Il y a des revirements de jurisprudence qui sont les bienvenus.
L’on a en effet amplement critiqué, sur ce site, le revirement de jurisprudence de la Cour de cassation du 11 mars 2020 en matière d’arnaques au photovoltaïque, revirement en complète défaveur du consommateur emprunteur.
Mais le revirement de la 3ème chambre civile de la Cour de cassation du 8 décembre 2021 relatif au délai de prescription applicable à la garantie des vices cachés constitue indéniablement une excellente nouvelle (excepté pour les vendeurs…).
Une petite explication s’impose.
En matière de garantie des vices cachés, l’action de l’acheteur contre le vendeur se prescrit par deux ans à compter de la découverte du vice. Le point de départ fluctuant de ce délai de prescription de deux ans ne peut avoir toutefois pour effet de porter le délai de prescription au-delà de 20 ans à compter du jour de la naissance du droit.

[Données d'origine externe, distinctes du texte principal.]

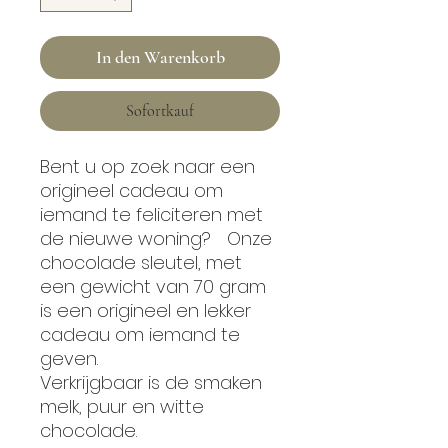
In den Warenkorb
Sofortkauf
Bent u op zoek naar een
origineel cadeau om
iemand te feliciteren met
de nieuwe woning? Onze
chocolade sleutel, met
een gewicht van 70 gram
is een origineel en lekker
cadeau om iemand te
geven.
Verkrijgbaar is de smaken
melk, puur en witte
chocolade.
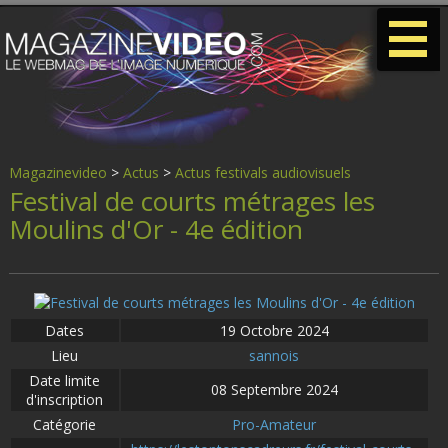
-
-
-
Magazinevideo
>
Actus
>
Actus festivals audiovisuels
Festival de courts métrages les
Moulins d'Or - 4e édition
Dates
19 Octobre 2024
Lieu
sannois
Date limite
08 Septembre 2024
d'inscription
Catégorie
Pro-Amateur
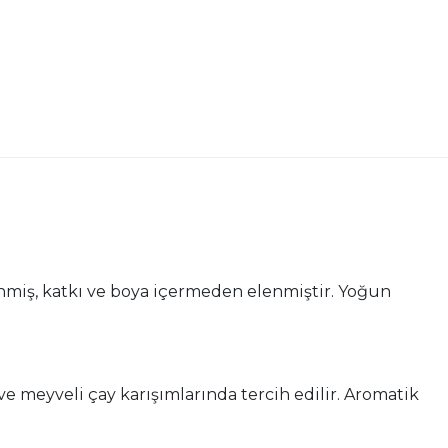
nmiş, katkı ve boya içermeden elenmiştir. Yoğun
 ve meyveli çay karışımlarında tercih edilir. Aromatik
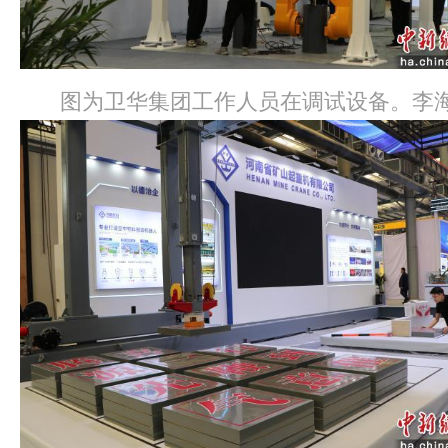
图为卫华集团工作人员在调试设备。李海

Etant précisé que le jour de la naissance du droit peut être traduit tout simplement par le jour où le contrat de vente a été conclu entre le vendeur et l’acheteur.

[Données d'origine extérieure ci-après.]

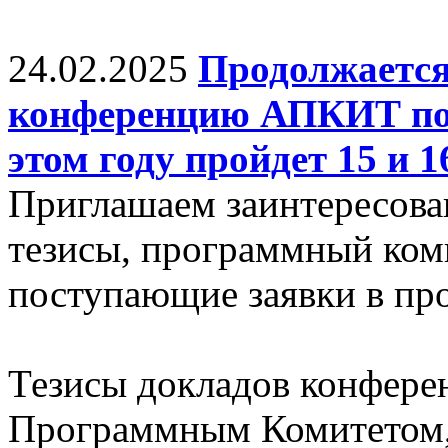
24.02.2025
Продолжается
конференцию АПКИТ по 
этом году пройдет 15 и 
Приглашаем заинтересова
тезисы, программный ком
поступающие заявки в про
Тезисы докладов конфере
Программным Комитетом,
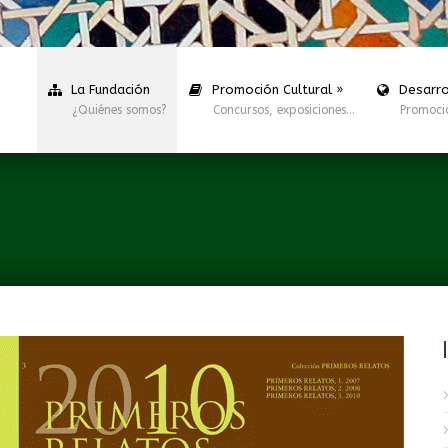
La Fundación
Promoción Cultural
»
Desarro
¿Quiénes somos?
Concursos, exposiciones…
Promoci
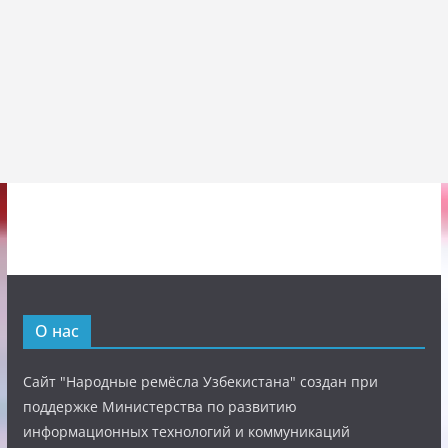
О нас
Сайт "Народные ремёсла Узбекистана" создан при
поддержке Министерства по развитию
информационных технологий и коммуникаций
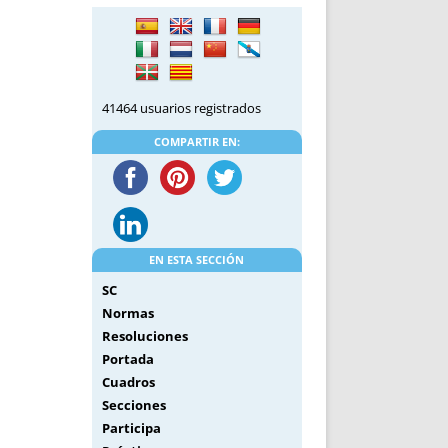
DE INICIO
PREMIO NYR
VORITOS
CONVENCIONES ANUALES
A IRPF
NUEVA ETAPA
AS
POLÍTICA DE PRIVACIDAD
41464 usuarios registrados
IJUELAS
AVISO LEGAL
POTECA
REPORTAR INCIDENCIA
COMPARTIR EN:
PERES
LOGOTIPO
CES
ENTREVISTAS
SONRISA
ENVÍA CORREO
EN ESTA SECCIÓN
CANALES DE VÍDEO
SC
Normas
Resoluciones
Portada
Cuadros
Secciones
Participa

L’on a donc, pour résumer, un délai de prescription assez court de deux ans durant lequel l’acheteur doit agir en justice contre le vendeur, mais le point de départ de ce délai est mouvant, puisqu’il correspond à la date de la découverte du vice seulement, et non à la date de conclusion du contrat. Au-delà de 20 ans à compter de la conclusion du contrat, il n’y a toutefois plus de possibilité d’agir contre le vendeur en garantie contre les vices cachés, même si le vice caché est découvert par l’acheteur au-delà ce délai de 20 ans.
Depuis très longtemps, et malgré ce qui précède, la Cour de cassation jugeait que l’acheteur ne pouvait agir contre son vendeur au-delà du délai de prescription de droit commun, soit actuellement 5 ans à compter de la conclusion du contrat.

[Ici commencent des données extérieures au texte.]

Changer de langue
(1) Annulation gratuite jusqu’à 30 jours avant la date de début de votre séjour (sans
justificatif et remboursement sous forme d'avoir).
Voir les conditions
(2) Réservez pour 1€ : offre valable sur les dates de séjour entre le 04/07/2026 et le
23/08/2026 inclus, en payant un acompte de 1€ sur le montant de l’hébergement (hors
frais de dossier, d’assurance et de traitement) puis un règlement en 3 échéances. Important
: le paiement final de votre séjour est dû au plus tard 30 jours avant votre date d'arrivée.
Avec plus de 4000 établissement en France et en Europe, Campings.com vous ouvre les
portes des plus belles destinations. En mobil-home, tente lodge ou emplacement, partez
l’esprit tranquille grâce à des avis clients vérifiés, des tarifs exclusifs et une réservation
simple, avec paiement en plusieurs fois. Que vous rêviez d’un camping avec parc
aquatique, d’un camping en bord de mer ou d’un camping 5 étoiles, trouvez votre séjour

Cela signifiait donc que, malgré la fluctuation du point de départ du délai de deux ans précité, l’acheteur ne pouvait pas agir contre son vendeur au-delà de 5 années à compter de la conclusion du contrat. Ce délai était toutefois souvent trop court pour l’acheteur, surtout lorsque celui-ci découvrait tardivement l’existence du vice caché.
C’est précisément ce à quoi la troisième chambre civile de la Cour de cassation vient de mettre fin.
Elle vient en effet de juger que les délais applicables à la prescription de l’action en garantie des vices cachés étaient seulement celui de deux ans (dont le point de départ est fluctuant) et celui, butoir, de 20 ans. Le délai de prescription de droit commun de 5 ans n’a donc plus sa place en matière de vices cachés… pour la troisième chambre civile de la Cour de cassation.
A notre connaissance, il s’agit là de la première décision de la Cour de cassation en ce sens: c’est donc ce que l’on appelle un revirement de jurisprudence, la Cour de cassation jugeant désormais l’inverse de ce qu’elle jugeait jusqu’alors.
La troisième chambre civile sera-t-elle suivie par les autres chambres de la cour? Nul ne le sait à ce stade, mais il faut l’espérer.
Car tout ce qui a pour effet de permettre aux justiciables de faire valoir leurs droits en justice sans limite de temps ni autres obstacles purement artificiels est une bonne chose.